### Selected text ###
Mountains high by Delirious? - this song reminds me of my dear friend Peter Scott, even as I write this my eyes well up. He died a few years ago and we miss him terribly; but this song reminds of the sadness of this, the hope of the better place he is right now and The One who helps us through this life.

What songs get you?

Tuesday, 27 September 2011

The Other Thomas Brother...

...is taller than me.
Fitter than me.
Nicer than me.
Clever than me.
Does a far better job than me for a far greater cause.

And he brings a great deal of joy to my life.

I am, very proud of him. He turned out properly good which isn't surprising considering his parents, school, friendships, place of work etc.

The Sacrifices We Make For Charity

So the diet went to pieces today BUT it was in aid of nay in honour of, no wait it was to help save the world, it was possibly the greatest sacrifice since a certain someone gave up donuts. Ok I exaggerate in a hopefully vainless attempt at a laugh.

The glee club at work decided to partake in the Macmillan Coffee Morning, they enticed unsuspecting* workers to bake cakes and then buy tickets for a raffle/pay a pound for a slice of cake.

Three pounds later and my good intentions were blown away by the collective good intentions. So I have sacrificed my waistline for the greater good of humanity. Someone bake me a cake as I didn't win anything in the raffle!

*unsuspecting as only a handful of people at work know about the diet and I don't have the profile or clout to arrange a 'eat healthy and give money to charity' event!

Tuesday, 20 September 2011

Oh What A Martyr I Am

Not really...

Or perhaps maybe...

No, definitely not; although I do need to be careful that I don't turn into a broken record with my 'I'm not snacking between meals so I can't eat chocolate' schtick. I suspect that it might quickly become tres annoying to those nearest and dearest too me!
###
## [Questions]
A: In the blog excerpt, which event did the glee club at work take part in?
B: Quote the blog excerpt word for word, starting at "Not really..." and ending at "dearest too me!".
C: Continue the blog excerpt from its last sentence.
### The data ###
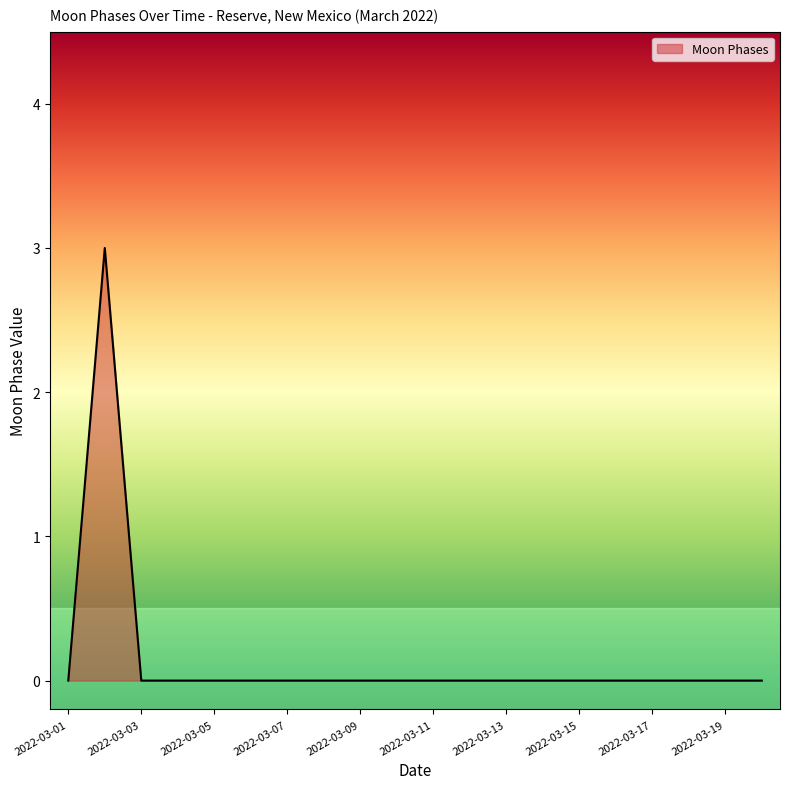

What is the maximum value shown in the chart?

3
###
## [List of answers]
A: The Macmillan Coffee Morning.

B:
Not really...

Or perhaps maybe...

No, definitely not; although I do need to be careful that I don't turn into a broken record with my 'I'm not snacking between meals so I can't eat chocolate' schtick. I suspect that it might quickly become tres annoying to those nearest and dearest too me!

C:
My darling wife amusingly said to me last night, 'ignore what I'm about to do'. This is quite difficult for me at the best of times, and in this instance I failed quite badly and stared at her with the gawky look of an awkward teenager meeting a supermodel in the flesh. Anyways, the long and short of it was that I ignored my wife's plea and engaged in the illicit activity of eating a single white chocolate coffee truffle thing.

I shall make amends this evening by attempting to run a little bit more at football. My brother in law; not inaccurately, suggested that us Thomas boys are not known for our defending. My father in law took it one step further and suggested I was a goal hanger.

They may have a legitimate claim, however as last week's game finished in a draw and I scored half my team's goals I thought it was probably an ok thing. And for the record the other Thomas brother is significantly better and fitter than me and probably defends better too. He certainly scores more goals at the moment - this may be down to the fact that my stomach is holding me back!

Monday, 19 September 2011

Is It Better To Be Proved Right Or For People To Actually Change/Good Things Happen?

Been pondering for a while now about my attitude to various things and the inequalities in my little world. Am I more concerned about being proved right or do I want to see people grow and change? Do I want to be proved right or can good things happen?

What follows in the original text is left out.